Because their job is to match people and products, advertisers are keenly interested in consumer buying behaviour. The objectives of consumer advertising are to motivate, modify, or reinforce consumer attitudes, perceptions, beliefs, and behaviour. This requires the effective blending of the behavioral sciences (anthropology, sociology, psychology) with the communicating arts (writing, drama, graphics, photography). The behavioral characteristics of large groups of people give directional force to advertising aimed at those groups. Thus, advertising uses trends in mass-consumer behaviour to create fashion or habit in specific consumer behaviour.

Social scientists have developed many sophisticated theories of consumer behaviour. They have given the marketing community a wealth of data and a variety of theoretical models to explain the sequence of behaviours involved in making a purchase decision. For our purposes, we shall look at this informa­tion from the viewpoint of the advertiser.

The primary mission of advertising is to reach prospective customers to influence their awareness, attitudes, and buying beh aviour. To do this, an advertiser must make the marketing communication process work at its highest level of efficiency.

The moment a medium delivers an ad message to the consumer, his mental computer runs a rapid evaluation program called the consumer decision-making process. This involves a series of subprocesses that are affected by a variety of influences.

First, three personal processes govern the way the consumer discerns raw data (stimuli) and translates them into feelings, thoughts, beliefs, and actions. These include the perception, the learning, and the motivation processes. These processes determine how consumers see the world around them, how they learn information and habits, and how they actualize their personal needs and motives.

Second, an advertiser needs to understand how the consumer’s mental processes and behaviour are affected by two sets of influences. Interpersonal influences on consumer behaviour include the consumer 's family, society, and culture. Nonpersonal influences —factors often outside the consumer's control— include such things as time, place, and environment. All of these further affect the personal processes (perception, learning, motivation) mentioned above.

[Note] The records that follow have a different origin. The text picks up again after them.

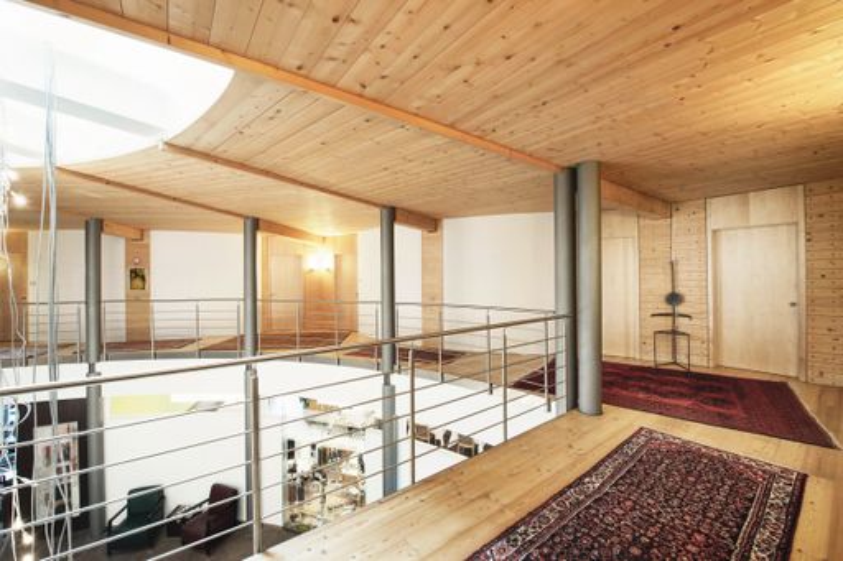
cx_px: 422
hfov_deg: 104.3
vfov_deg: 81.2
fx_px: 328
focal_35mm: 14
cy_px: 280
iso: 400
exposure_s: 1.6
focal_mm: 14
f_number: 9
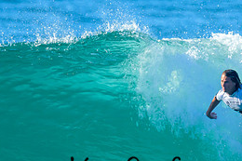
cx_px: 147
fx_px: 16492
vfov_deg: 0.6
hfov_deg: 0.8
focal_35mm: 2455
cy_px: 119
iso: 400
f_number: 6.3
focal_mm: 800
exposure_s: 1/2000
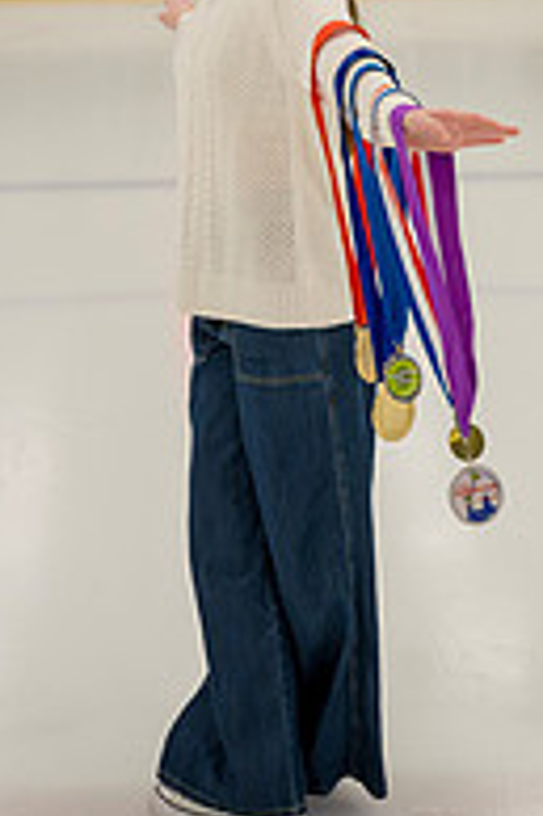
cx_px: 320
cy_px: 139
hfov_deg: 15.9
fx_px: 1949
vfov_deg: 23.2
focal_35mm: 86
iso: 3200
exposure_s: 1/250
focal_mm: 37
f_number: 8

After dealing with all these processes and influences, the consumer faces the pivotal decision, to buy or not to buy? But taking that final step typically requires yet another process, the evaluation of selection alternatives —where brands, sizes, styles, and colours are chosen. And even if the purchase is made, the consumer’s postpurchase evaluation will have a dramatic impact on all his subsequent purchases.

Like the marketing communication process, the decision-making process is circular in nature. The advertiser who understands this process can de­velop messages that are more capable of reaching and being understood by consumers.

 

1.Explain, in your own words, why advertising people must understand the complexity of human behaviour.

2.What three processes is consumer behaviour governed by?

3.Explain your understanding of perception, learning and motivation.